=== INPUT ===
:::::

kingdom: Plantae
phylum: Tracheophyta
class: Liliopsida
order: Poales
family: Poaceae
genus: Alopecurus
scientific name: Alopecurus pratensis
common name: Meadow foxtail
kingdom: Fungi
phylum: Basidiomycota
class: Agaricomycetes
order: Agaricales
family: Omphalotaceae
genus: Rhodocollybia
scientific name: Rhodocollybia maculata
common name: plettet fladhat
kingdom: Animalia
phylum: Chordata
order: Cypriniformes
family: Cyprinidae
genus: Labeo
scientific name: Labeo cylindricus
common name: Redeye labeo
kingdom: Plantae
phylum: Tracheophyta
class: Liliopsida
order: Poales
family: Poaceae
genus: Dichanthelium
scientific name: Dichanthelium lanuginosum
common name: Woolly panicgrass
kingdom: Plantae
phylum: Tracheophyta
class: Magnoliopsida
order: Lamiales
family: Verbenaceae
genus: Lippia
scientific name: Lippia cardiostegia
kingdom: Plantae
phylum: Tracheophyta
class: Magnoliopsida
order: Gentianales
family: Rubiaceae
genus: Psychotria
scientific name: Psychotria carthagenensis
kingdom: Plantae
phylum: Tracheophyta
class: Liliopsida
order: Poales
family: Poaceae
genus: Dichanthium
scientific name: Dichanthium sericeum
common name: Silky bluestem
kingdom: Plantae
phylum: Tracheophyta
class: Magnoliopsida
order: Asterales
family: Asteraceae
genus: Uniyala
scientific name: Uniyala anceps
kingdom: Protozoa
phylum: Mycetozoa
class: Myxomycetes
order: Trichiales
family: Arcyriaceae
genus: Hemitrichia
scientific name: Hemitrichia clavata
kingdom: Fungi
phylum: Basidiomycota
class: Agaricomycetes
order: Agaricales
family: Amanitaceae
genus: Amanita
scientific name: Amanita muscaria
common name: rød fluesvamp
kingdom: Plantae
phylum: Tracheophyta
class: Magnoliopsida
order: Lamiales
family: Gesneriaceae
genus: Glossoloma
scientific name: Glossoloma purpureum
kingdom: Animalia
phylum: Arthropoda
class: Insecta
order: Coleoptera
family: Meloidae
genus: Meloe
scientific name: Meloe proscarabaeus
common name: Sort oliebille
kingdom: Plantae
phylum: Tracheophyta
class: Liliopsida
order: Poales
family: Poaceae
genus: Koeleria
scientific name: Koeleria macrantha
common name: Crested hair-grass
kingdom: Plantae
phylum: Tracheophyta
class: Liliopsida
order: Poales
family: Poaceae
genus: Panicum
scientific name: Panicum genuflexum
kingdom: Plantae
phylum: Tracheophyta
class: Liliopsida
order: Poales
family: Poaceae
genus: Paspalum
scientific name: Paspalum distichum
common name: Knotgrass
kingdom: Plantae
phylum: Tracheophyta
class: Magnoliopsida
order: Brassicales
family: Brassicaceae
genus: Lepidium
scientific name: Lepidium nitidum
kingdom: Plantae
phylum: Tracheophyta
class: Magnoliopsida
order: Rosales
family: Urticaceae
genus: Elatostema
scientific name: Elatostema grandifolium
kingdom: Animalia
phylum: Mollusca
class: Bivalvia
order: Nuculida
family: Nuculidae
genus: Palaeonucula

:::::

=== YOUR TASK ===
Rewrite all of the records above with "scientific name" replaced by "binomial name" wherever it appears, keeping every other line and word unchanged.

=== WORKED ANSWER ===
kingdom: Plantae
phylum: Tracheophyta
class: Liliopsida
order: Poales
family: Poaceae
genus: Alopecurus
binomial name: Alopecurus pratensis
common name: Meadow foxtail
kingdom: Fungi
phylum: Basidiomycota
class: Agaricomycetes
order: Agaricales
family: Omphalotaceae
genus: Rhodocollybia
binomial name: Rhodocollybia maculata
common name: plettet fladhat
kingdom: Animalia
phylum: Chordata
order: Cypriniformes
family: Cyprinidae
genus: Labeo
binomial name: Labeo cylindricus
common name: Redeye labeo
kingdom: Plantae
phylum: Tracheophyta
class: Liliopsida
order: Poales
family: Poaceae
genus: Dichanthelium
binomial name: Dichanthelium lanuginosum
common name: Woolly panicgrass
kingdom: Plantae
phylum: Tracheophyta
class: Magnoliopsida
order: Lamiales
family: Verbenaceae
genus: Lippia
binomial name: Lippia cardiostegia
kingdom: Plantae
phylum: Tracheophyta
class: Magnoliopsida
order: Gentianales
family: Rubiaceae
genus: Psychotria
binomial name: Psychotria carthagenensis
kingdom: Plantae
phylum: Tracheophyta
class: Liliopsida
order: Poales
family: Poaceae
genus: Dichanthium
binomial name: Dichanthium sericeum
common name: Silky bluestem
kingdom: Plantae
phylum: Tracheophyta
class: Magnoliopsida
order: Asterales
family: Asteraceae
genus: Uniyala
binomial name: Uniyala anceps
kingdom: Protozoa
phylum: Mycetozoa
class: Myxomycetes
order: Trichiales
family: Arcyriaceae
genus: Hemitrichia
binomial name: Hemitrichia clavata
kingdom: Fungi
phylum: Basidiomycota
class: Agaricomycetes
order: Agaricales
family: Amanitaceae
genus: Amanita
binomial name: Amanita muscaria
common name: rød fluesvamp
kingdom: Plantae
phylum: Tracheophyta
class: Magnoliopsida
order: Lamiales
family: Gesneriaceae
genus: Glossoloma
binomial name: Glossoloma purpureum
kingdom: Animalia
phylum: Arthropoda
class: Insecta
order: Coleoptera
family: Meloidae
genus: Meloe
binomial name: Meloe proscarabaeus
common name: Sort oliebille
kingdom: Plantae
phylum: Tracheophyta
class: Liliopsida
order: Poales
family: Poaceae
genus: Koeleria
binomial name: Koeleria macrantha
common name: Crested hair-grass
kingdom: Plantae
phylum: Tracheophyta
class: Liliopsida
order: Poales
family: Poaceae
genus: Panicum
binomial name: Panicum genuflexum
kingdom: Plantae
phylum: Tracheophyta
class: Liliopsida
order: Poales
family: Poaceae
genus: Paspalum
binomial name: Paspalum distichum
common name: Knotgrass
kingdom: Plantae
phylum: Tracheophyta
class: Magnoliopsida
order: Brassicales
family: Brassicaceae
genus: Lepidium
binomial name: Lepidium nitidum
kingdom: Plantae
phylum: Tracheophyta
class: Magnoliopsida
order: Rosales
family: Urticaceae
genus: Elatostema
binomial name: Elatostema grandifolium
kingdom: Animalia
phylum: Mollusca
class: Bivalvia
order: Nuculida
family: Nuculidae
genus: Palaeonucula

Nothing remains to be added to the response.